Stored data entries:
===============

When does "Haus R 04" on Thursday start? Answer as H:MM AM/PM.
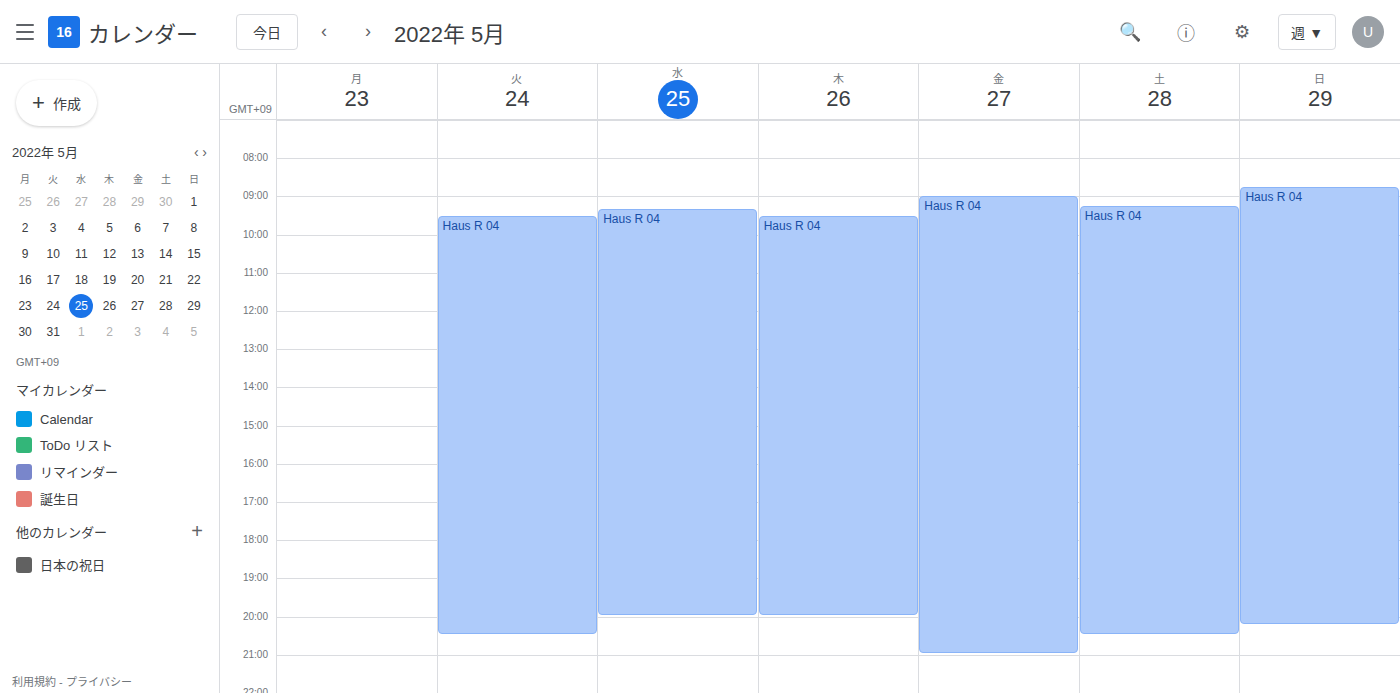
9:30 AM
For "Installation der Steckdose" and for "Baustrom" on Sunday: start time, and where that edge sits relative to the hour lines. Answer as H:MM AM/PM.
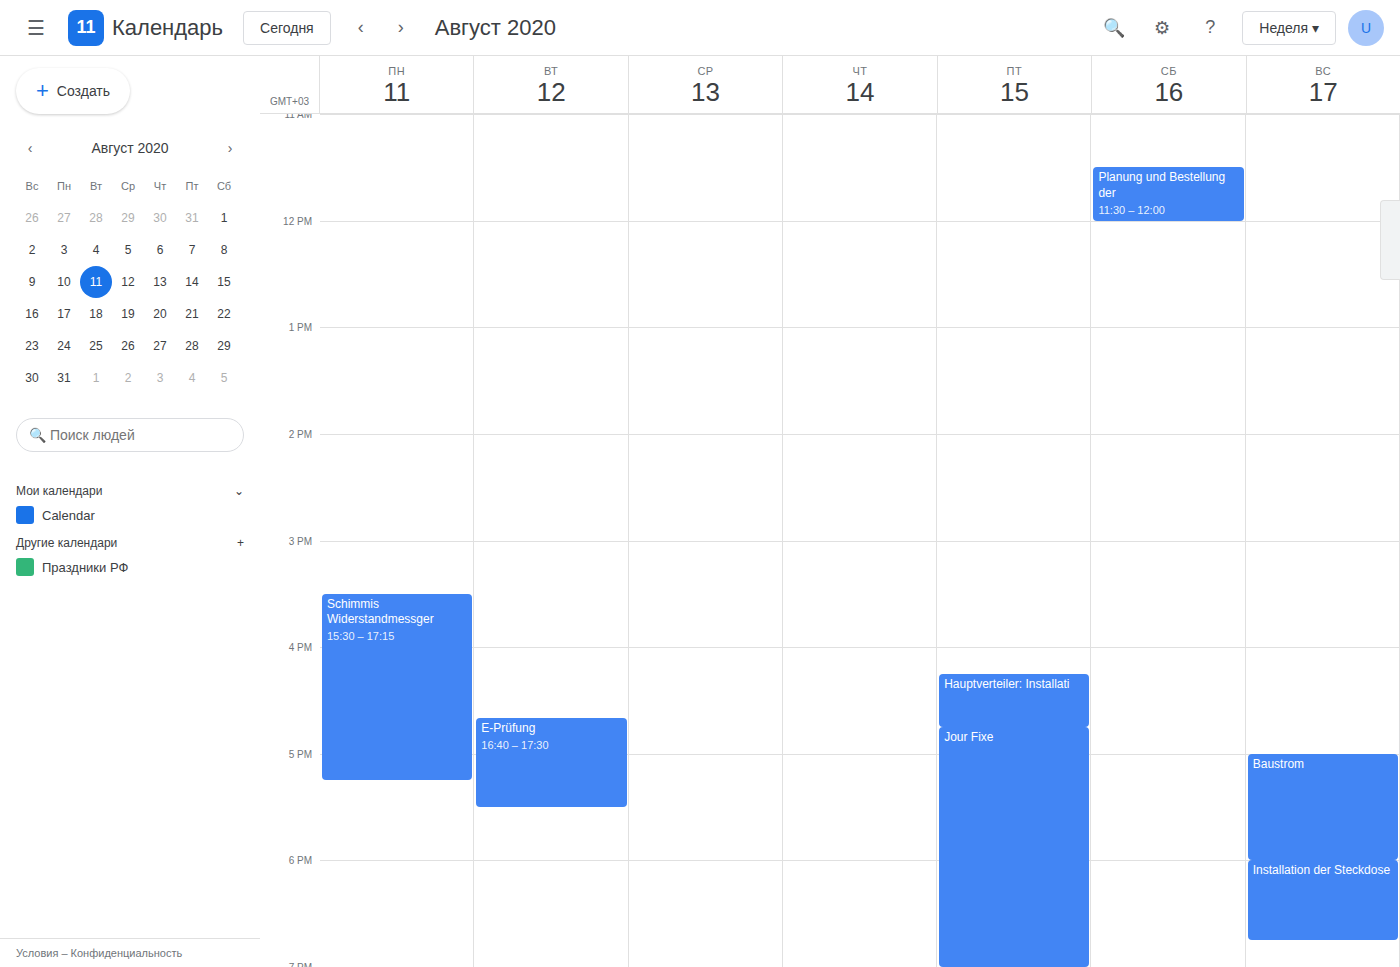
"Installation der Steckdose": 6:00 PM, exactly on the 6 PM line. "Baustrom": 5:00 PM, exactly on the 5 PM line.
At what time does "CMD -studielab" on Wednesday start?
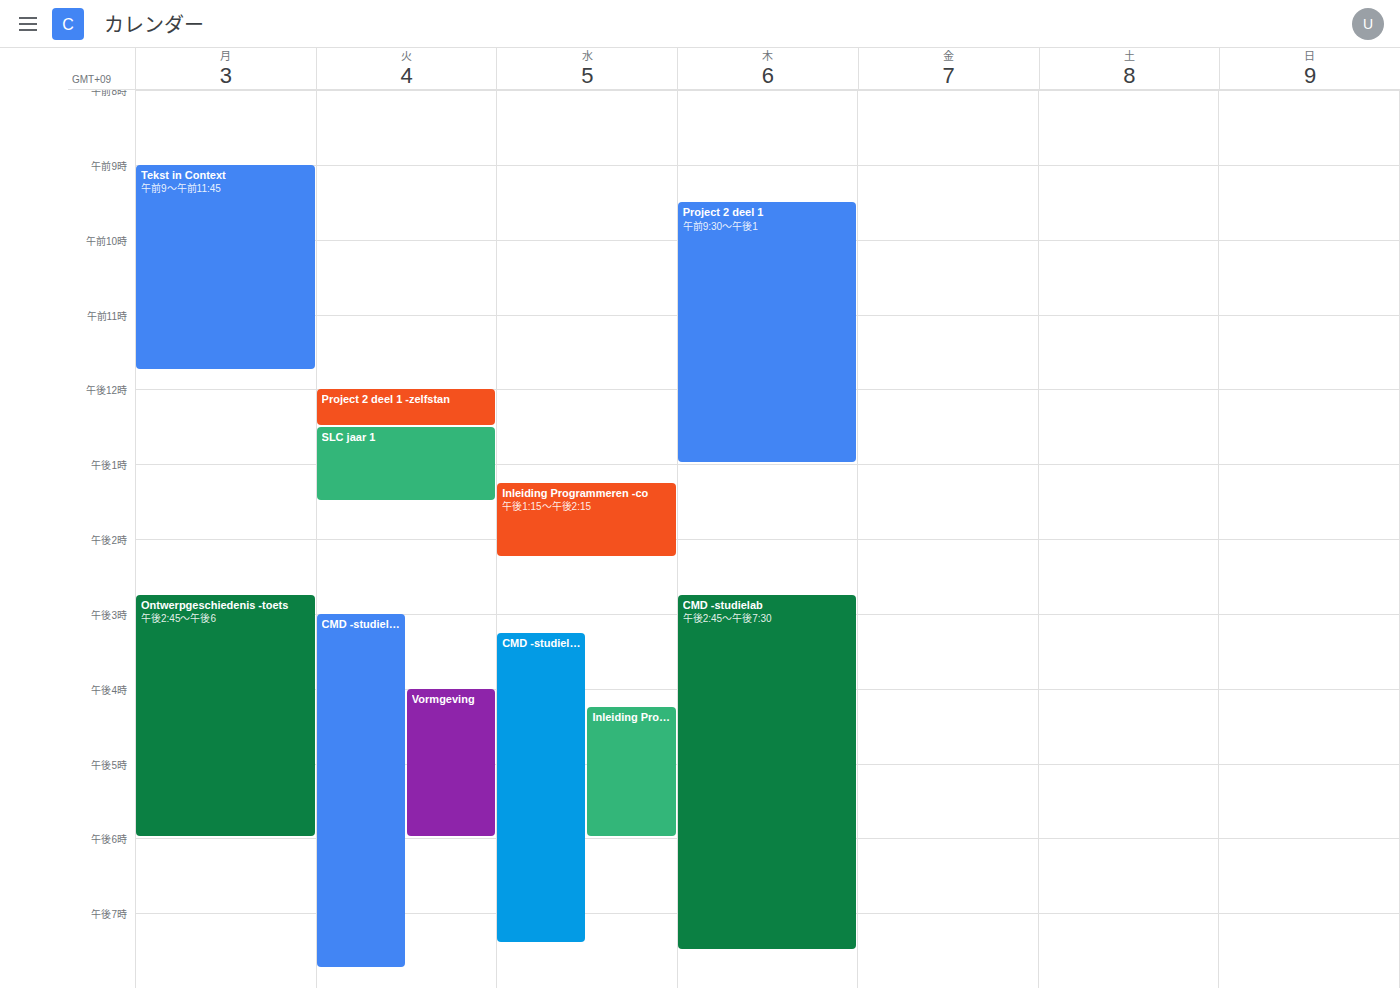
3:15 PM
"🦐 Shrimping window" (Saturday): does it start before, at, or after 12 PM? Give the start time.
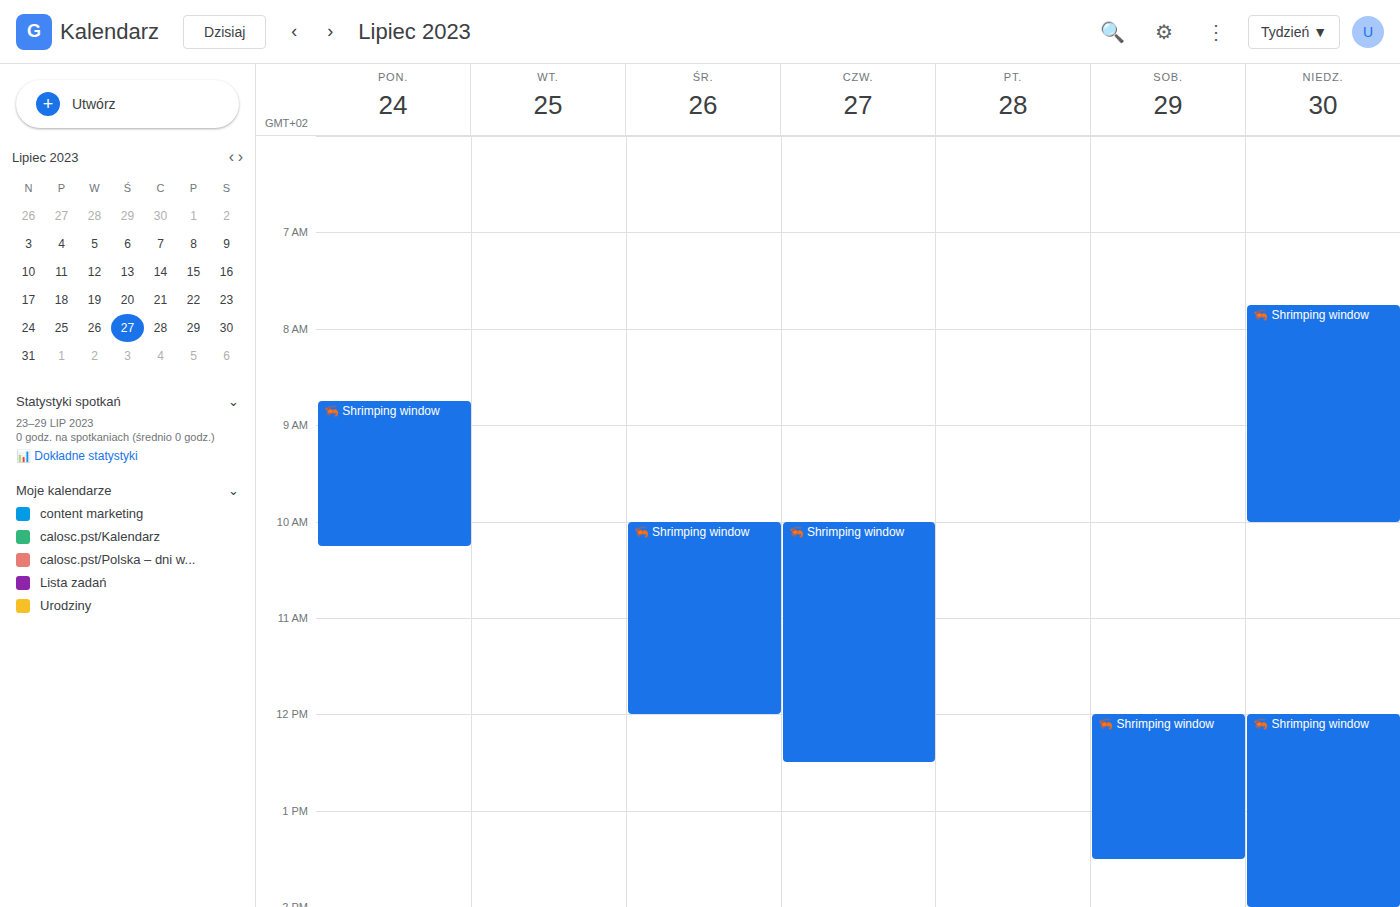
12:00 PM -- exactly at 12 PM, on the 12 PM line.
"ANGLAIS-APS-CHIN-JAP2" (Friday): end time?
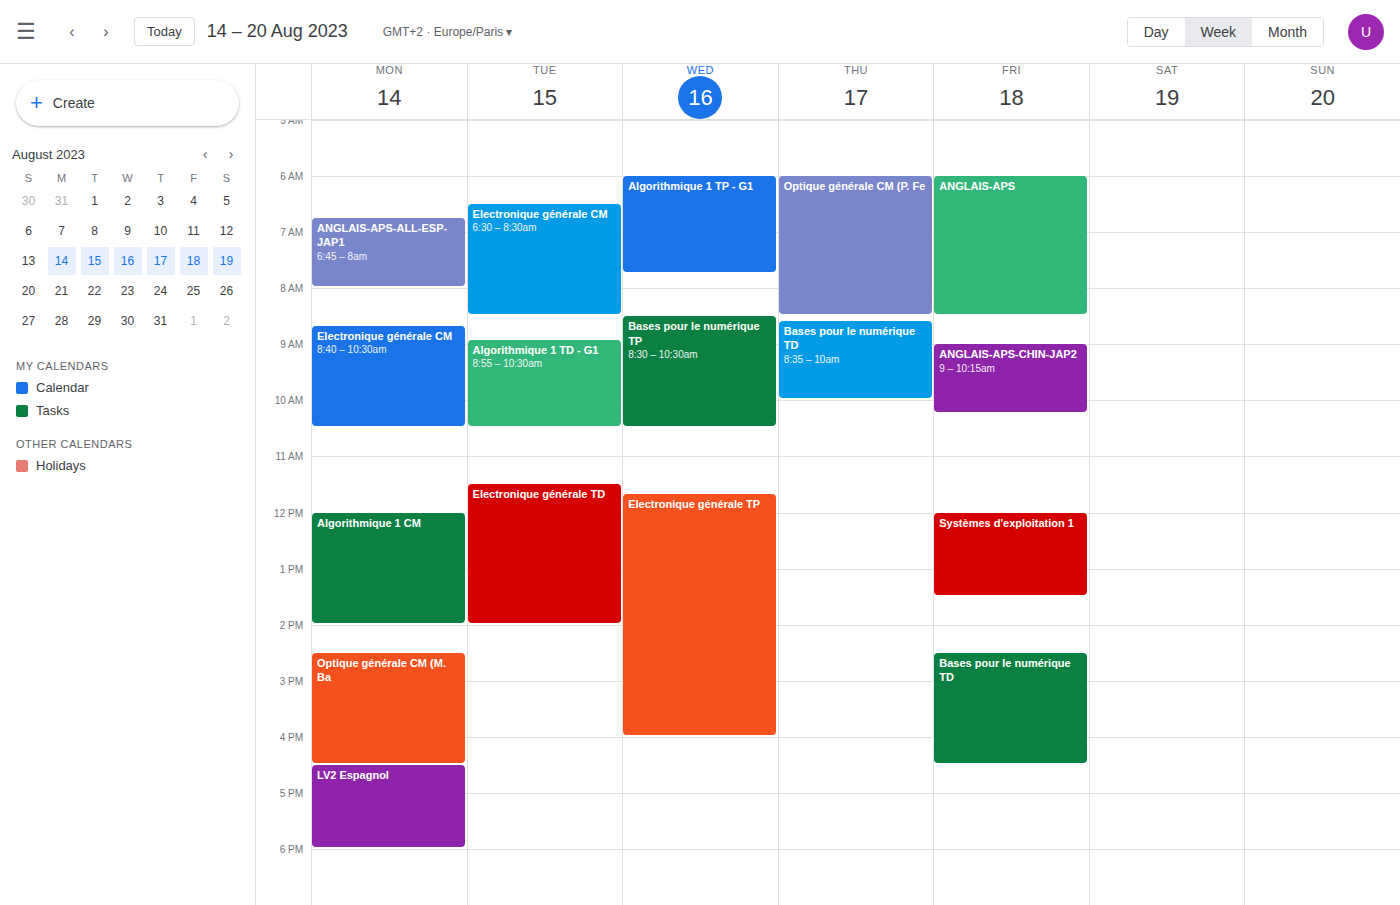
10:15 AM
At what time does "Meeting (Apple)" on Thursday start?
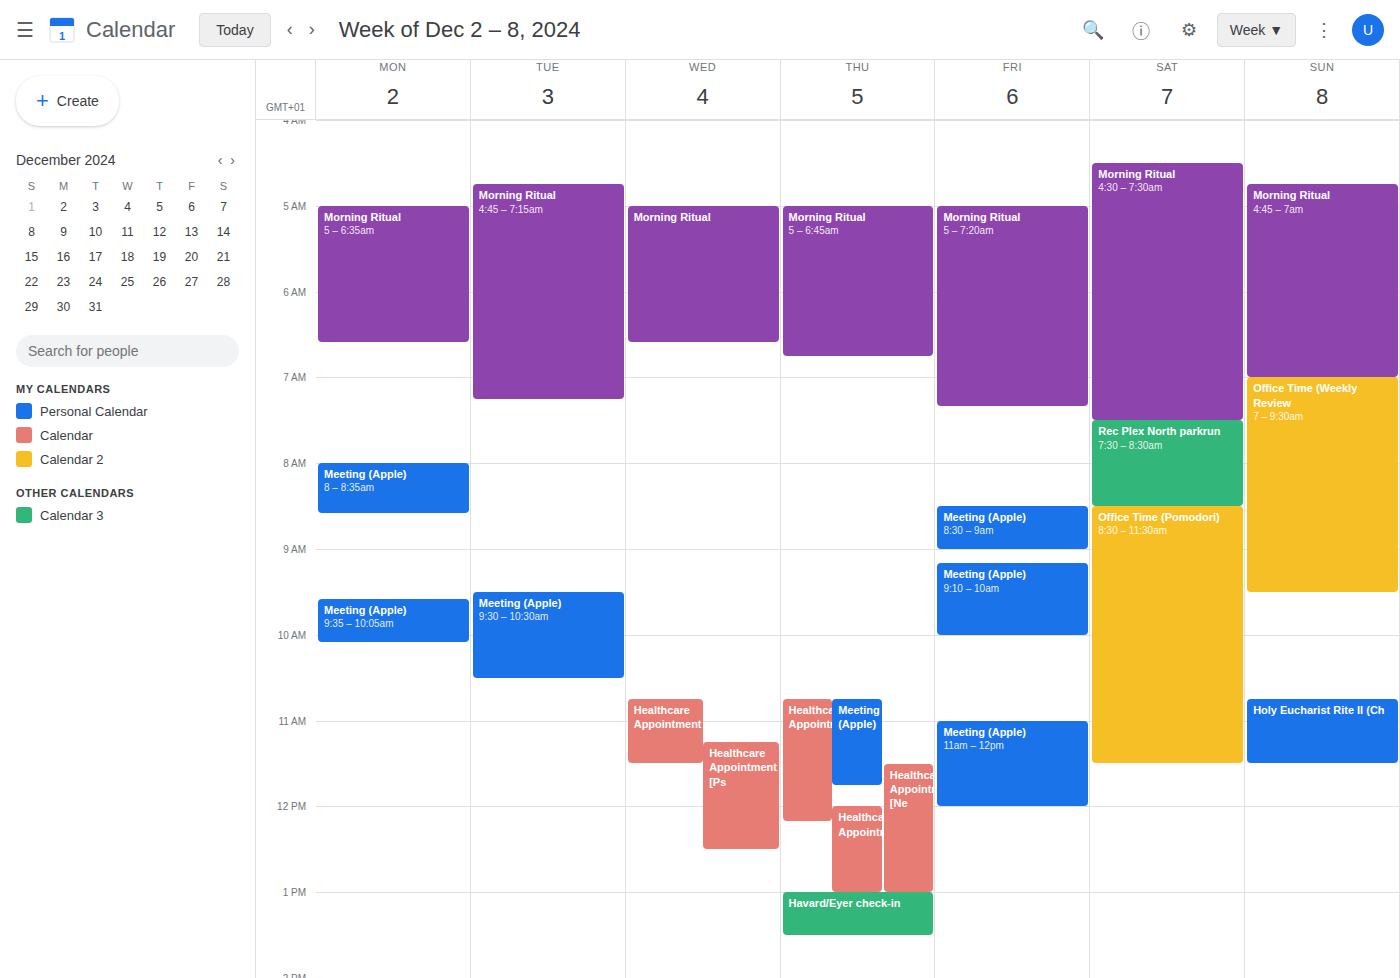
10:45 AM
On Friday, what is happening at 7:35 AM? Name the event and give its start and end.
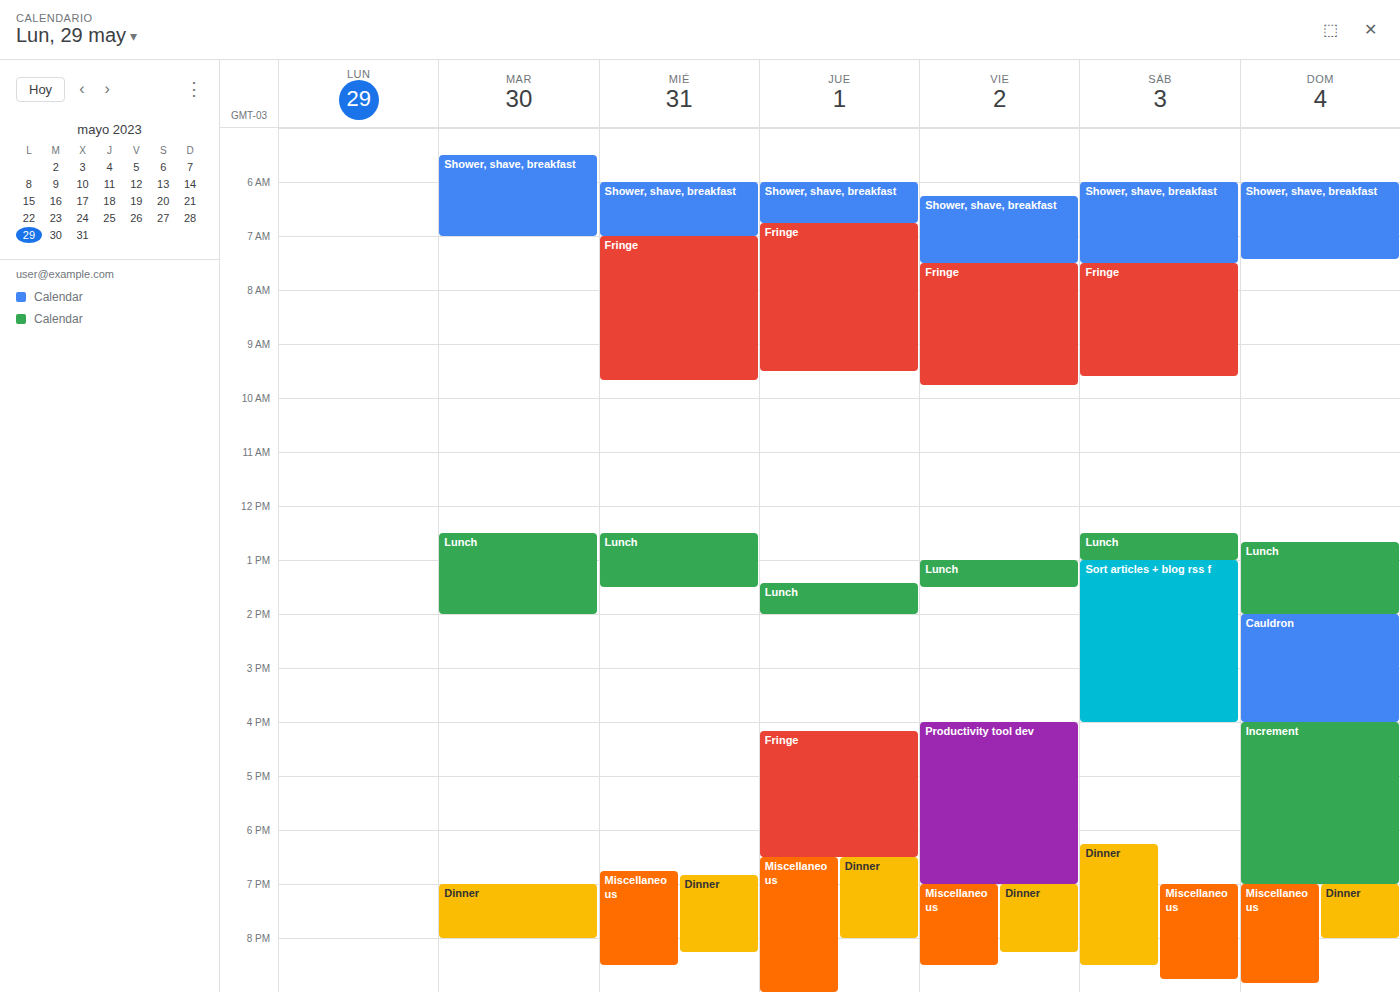
"Fringe", 7:30 AM to 9:45 AM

===============

- EXERCISE BRIEF:
Please pick out each line in the items above that contains the word "does", and copy those lines in full.

- SOLUTION FOR THIS PROBLEM:
When does "Haus R 04" on Thursday start? Answer as H:MM AM/PM.
At what time does "CMD -studielab" on Wednesday start?
"🦐 Shrimping window" (Saturday): does it start before, at, or after 12 PM? Give the start time.
At what time does "Meeting (Apple)" on Thursday start?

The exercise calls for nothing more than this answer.